Saturday, June 22, 2013

Hanya Teman


"Apakah tiba-tiba menyukai seseorang karena dia mengerti itu salah? Apakah menyimpan perasaan lain terhadap seorang teman itu dosa? Dan apakah menaruh sedikit simpati kepada seseorang yang selama ini gak aku perhatiin itu mungkin?"

          Aku terbangun ditengah malam, menengadah melihat kesendirian sang rembulan. Aku mengajaknya bicara tentang sakit yang berkecamuk dalam jiwaku, bicara bahwa aku sangat bersyukur bisa mencintainya dengan kenyataan bahwa dia hanya bisa melukaiku tanpa membalas rasaku. Entahlah sampai kapan aku bisa bertahan melawan patah hati ini, yang pasti tidak dalam waktu dekat ini.

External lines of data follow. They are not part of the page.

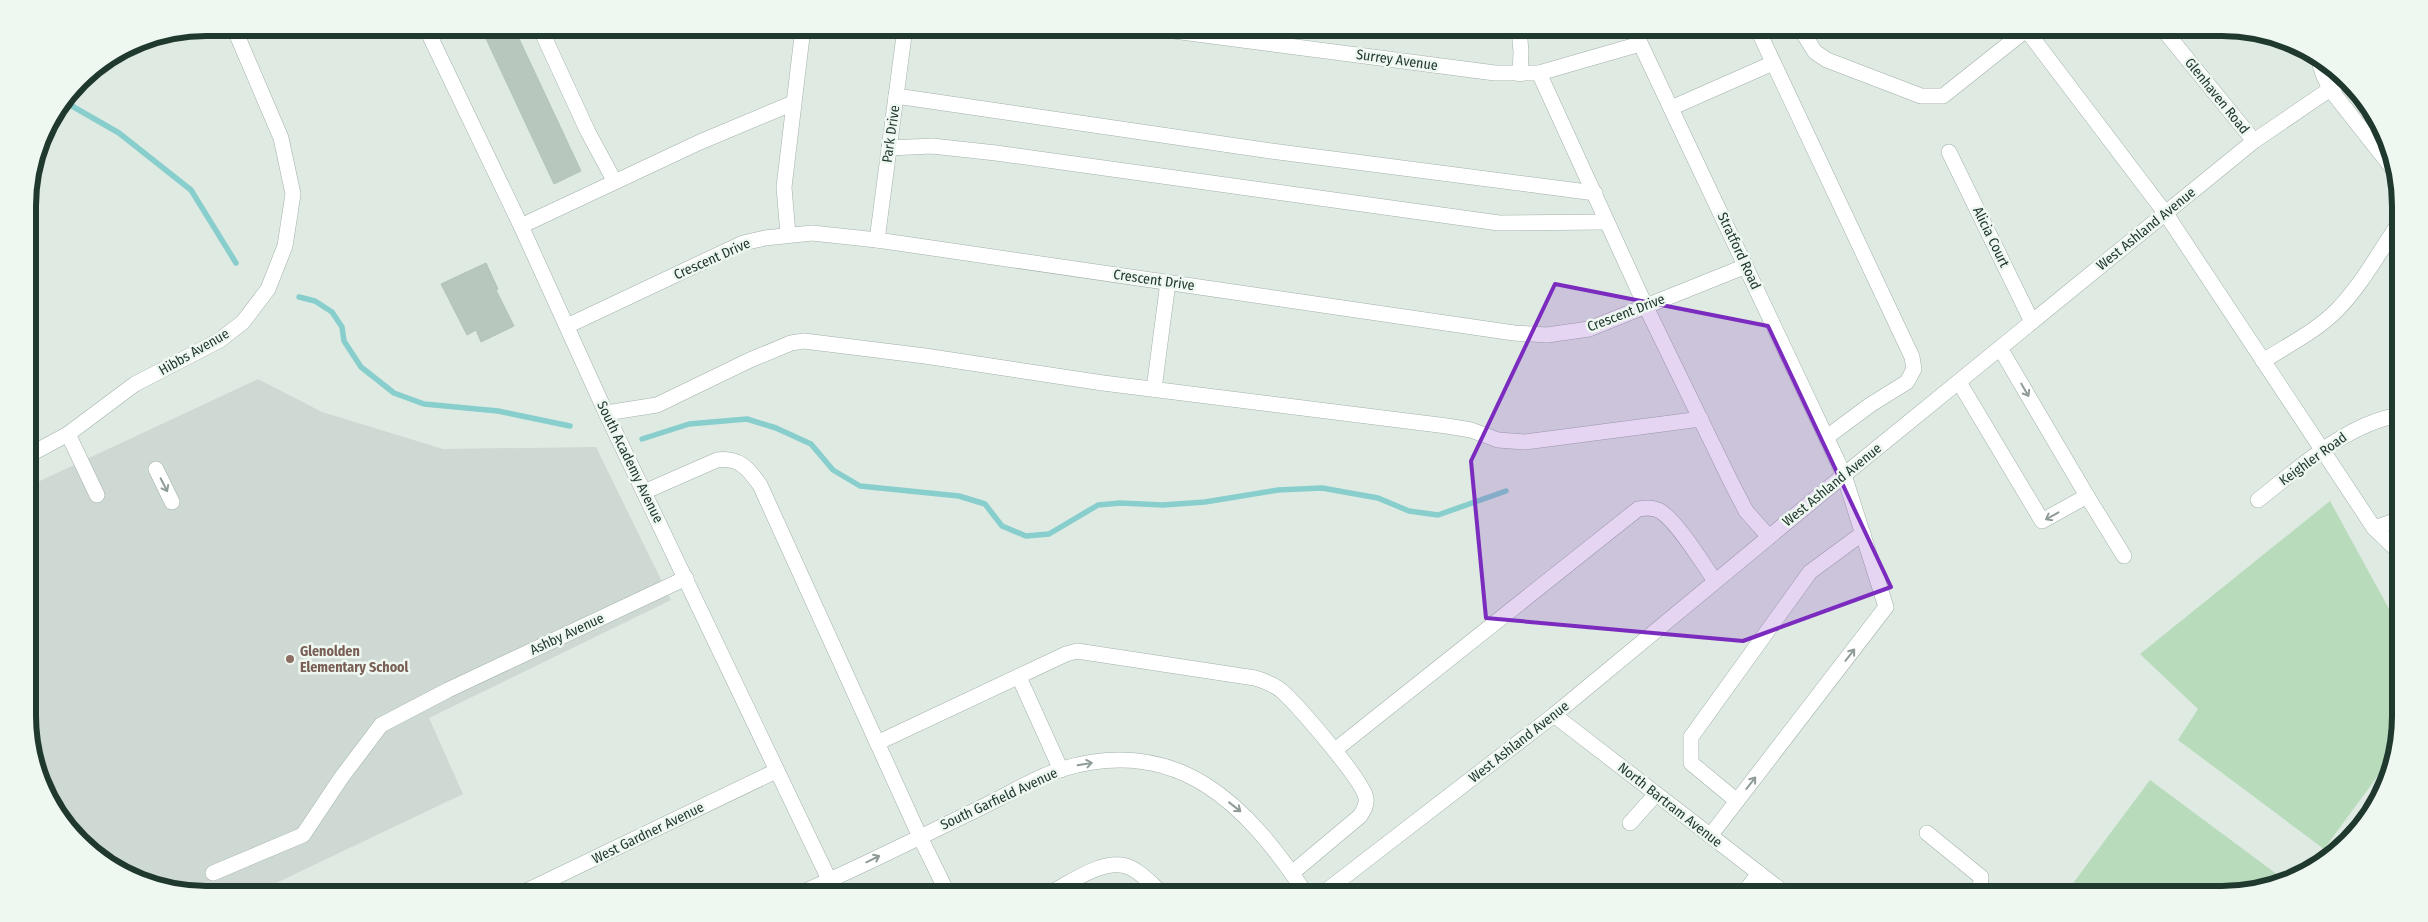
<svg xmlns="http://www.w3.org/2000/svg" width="2428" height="922" viewBox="0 0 2428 922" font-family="'Fira Sans Condensed',sans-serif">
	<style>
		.built { fill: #cdd9d2 }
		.green { fill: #b8dbbb }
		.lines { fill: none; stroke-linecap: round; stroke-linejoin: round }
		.stream { stroke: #87cecd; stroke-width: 5.5 }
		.building { fill: #b7c7be; stroke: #b1c3b9 }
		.minor-casing { stroke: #a2b1a9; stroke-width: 16 }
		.minor { stroke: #fff; stroke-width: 15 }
		.oneway { stroke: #909c96 }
		.marked { fill: #7b2cbf; fill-opacity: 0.2; stroke: #7b2cbf; stroke-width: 4; stroke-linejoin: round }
		.education-dot { fill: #8d6e63; stroke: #eff7f1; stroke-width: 2 }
		.labels { text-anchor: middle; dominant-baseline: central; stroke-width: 5; stroke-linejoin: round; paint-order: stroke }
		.street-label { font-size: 14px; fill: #20392e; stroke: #eff7f1 }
		.education-label { font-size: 14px; font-weight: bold; fill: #785e54; stroke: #eff7f1; text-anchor: start }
		.rim { fill: none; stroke: #20392e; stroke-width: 6 }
	</style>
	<rect width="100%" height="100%" fill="#dfeae3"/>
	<path class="built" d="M258 379 322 412 443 449 596 447 671 600 429 718 463 794 253 894H206L148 885 72 833 31 750 30 552 32 551 30 546 29 486Z"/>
	<g class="green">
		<path d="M2330 501 2400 629V716L2394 754 2324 849 2178 740 2198 709 2140 654Z"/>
		<path d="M2150 780 2286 881 2280 885 2233 894H2065Z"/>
	</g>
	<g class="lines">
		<g class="stream">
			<path d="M65 102 119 133 191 190 236 263"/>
			<path d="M299 297 315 301 332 312 342 327 344 341 361 367 394 393 424 404 498 411 570 426"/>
			<path d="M642 439 689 424 747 419 776 428 811 444 833 470 860 486 959 496 985 504 1002 526 1026 536 1049 534 1098 505 1120 503 1163 505 1205 502 1278 490 1322 488 1378 498 1409 511 1438 515 1506 491"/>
		</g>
	</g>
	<g class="building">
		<path d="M481 28H514L581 171 554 184Z"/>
		<path d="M486 263 498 289 496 290 514 326 481 342 476 330 467 335 441 284Z"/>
	</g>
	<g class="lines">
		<g class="minor-casing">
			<g id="minor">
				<path d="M426 28 521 226 606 413 836 894"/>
				<path d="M540 28 588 132 615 182"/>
				<path d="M1151 28 1495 73H1539L1640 44"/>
				<path d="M1519 28 1521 52 1520 74"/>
				<path d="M1633 28 1844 475 1886 607 1710 836"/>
				<path d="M1757 28 1912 357 1914 369 1907 382 1870 405 1827 437"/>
				<path d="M1800 28 1815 52 1827 60 1921 96H1943L2026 30"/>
				<path d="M2025 28 2166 214 2374 528 2400 553"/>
				<path d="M2162 28 2254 141"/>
				<path d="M2318 58 2323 74 2330 89 2393 169"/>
				<path d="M1539 73 1646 307 1732 484 1746 511 1769 537"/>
				<path d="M896 96 1271 151 1595 193"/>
				<path d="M1671 108 1773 63"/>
				<path d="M889 148 932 146 996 153 1499 223 1607 222"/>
				<path d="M1949 152 2032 322"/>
				<path d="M521 226 700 142 793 103"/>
				<path d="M788 235 784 187 803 28"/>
				<path d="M877 240 905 28"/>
				<path d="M567 326 743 243 765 238 812 233 877 240 1514 333 1547 335 1589 329 1746 266"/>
				<path d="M2263 361C2288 345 2316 331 2336 311 2362 285 2379 252 2399 223"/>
				<path d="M1959 382 2042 521 2087 496 2000 348"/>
				<path d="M1154 389 1168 282"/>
				<path d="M606 413 657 405 750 360 791 343 804 341 925 356 1103 383 1447 426 1471 430 1498 440 1525 442 1701 419"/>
				<path d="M68 434 97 495"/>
				<path d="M29 455 68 434 135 384 220 340 243 322 268 289 285 246 293 194 281 138 234 28"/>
				<path d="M156 469 172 502"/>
				<path d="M644 492 717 460C739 457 748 468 760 485L920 837 948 894"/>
				<path d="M2087 496 2124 556"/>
				<path d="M2258 500C2298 469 2347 423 2400 415"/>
				<path d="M2374 528 2400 519"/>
				<path d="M1019 677 1061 770"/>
				<path d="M1554 715 1786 894"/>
				<path d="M877 743 1066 654 1077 651 1255 678C1265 681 1275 685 1283 692 1298 706 1363 780 1366 798 1367 805 1364 810 1360 816L1292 873"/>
				<path d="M1335 750 1638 509C1646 508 1653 507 1660 511 1677 521 1703 564 1715 581"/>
				<path d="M1737 801 1691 763V737L1810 572 1863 533"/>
				<path d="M1630 823 1656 794"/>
				<path d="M1927 833 1981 877 1980 894"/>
				<path d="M213 873 303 835 341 778 381 725 448 690 686 578"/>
				<path d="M520 894 776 771"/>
				<path d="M799 894C860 867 920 837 980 808 1006 796 1035 777 1062 769 1179 734 1247 805 1306 894"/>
				<path d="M1048 894C1069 884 1101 859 1126 866 1140 870 1153 886 1163 894"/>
				<path d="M1322 894 1554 715 1844 475 2254 141 2345 79"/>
				<path d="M1743 894 1759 873"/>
			</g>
		</g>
		<use href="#minor" class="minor"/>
	</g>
	<defs><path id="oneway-shaft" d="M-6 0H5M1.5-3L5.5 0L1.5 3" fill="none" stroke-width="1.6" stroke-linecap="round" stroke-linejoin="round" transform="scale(1.25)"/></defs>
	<g class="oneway">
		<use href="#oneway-shaft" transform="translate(2025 390) rotate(60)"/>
		<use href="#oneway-shaft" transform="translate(164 485) rotate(63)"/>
		<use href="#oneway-shaft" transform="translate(2052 516) rotate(151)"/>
		<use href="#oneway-shaft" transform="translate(1850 655) rotate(-52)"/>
		<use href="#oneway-shaft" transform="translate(1085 764) rotate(-10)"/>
		<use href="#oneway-shaft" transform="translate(1751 783) rotate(-52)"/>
		<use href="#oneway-shaft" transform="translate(1235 807) rotate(38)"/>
		<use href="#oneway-shaft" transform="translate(873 859) rotate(-26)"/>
	</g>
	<path class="marked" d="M1555 284 1768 326 1891 587 1743 641 1486 618 1471 461Z"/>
	<circle class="education-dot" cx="290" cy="659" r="5"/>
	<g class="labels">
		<g class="street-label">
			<text transform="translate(1397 60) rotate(8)">Surrey Avenue</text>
			<text transform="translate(2217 96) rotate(51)">Glenhaven Road</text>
			<text transform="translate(891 134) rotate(-82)">Park Drive</text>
			<text transform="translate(2146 229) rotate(-39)">West Ashland Avenue</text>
			<text transform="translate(1991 237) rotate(64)">Alicia Court</text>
			<text transform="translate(1739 251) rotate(65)">Stratford Road</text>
			<text transform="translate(712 259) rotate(-24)">Crescent Drive</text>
			<text transform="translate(1154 280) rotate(8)">Crescent Drive</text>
			<text transform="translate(1626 313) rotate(-21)">Crescent Drive</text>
			<text transform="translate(194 352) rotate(-30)">Hibbs Avenue</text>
			<text transform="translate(2313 459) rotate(-36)">Keighler Road</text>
			<text transform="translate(630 462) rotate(64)">South Academy Avenue</text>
			<text transform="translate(1832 485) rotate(-39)">West Ashland Avenue</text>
			<text transform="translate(567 634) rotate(-25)">Ashby Avenue</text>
			<text transform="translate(1519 742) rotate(-38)">West Ashland Avenue</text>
			<text transform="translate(999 799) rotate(-25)">South Garfield Avenue</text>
			<text transform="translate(1670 805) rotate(38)">North Bartram Avenue</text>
			<text transform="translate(648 833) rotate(-26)">West Gardner Avenue</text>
		</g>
		<g class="education-label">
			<text x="300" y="651">Glenolden<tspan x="300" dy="16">Elementary School</tspan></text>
		</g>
	</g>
	<path d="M0 0H2428V922H0ZM206 36H2222A170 170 0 0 1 2392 206V716A170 170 0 0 1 2222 886H206A170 170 0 0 1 36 716V206A170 170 0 0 1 206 36Z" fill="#eff7f1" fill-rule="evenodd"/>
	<path class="rim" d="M206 36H2222A170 170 0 0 1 2392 206V716A170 170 0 0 1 2222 886H206A170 170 0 0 1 36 716V206A170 170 0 0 1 206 36Z"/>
</svg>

"Jelaskan padaku bentuk ketololan ini! Perhatianmu, pesan singkatmu, perkataanmu, perlakuanmu, ah semua terlalu abu-abu, semu. Katakan mengapa kau berubah padaku,semakin menjauhiku? Sadarkan aku bahwa semua ini hanya sandiwara, dan bisakah kamu berkata bahwa kita hanya TEMAN?" - Amarahku mematikan hati, melukai dan sekaligus menciptakan benci. Aku terdiam, merasakan ketololanku dengan bertahan untuk sesuatu yang tidak seharusnya untuk di pertahankan.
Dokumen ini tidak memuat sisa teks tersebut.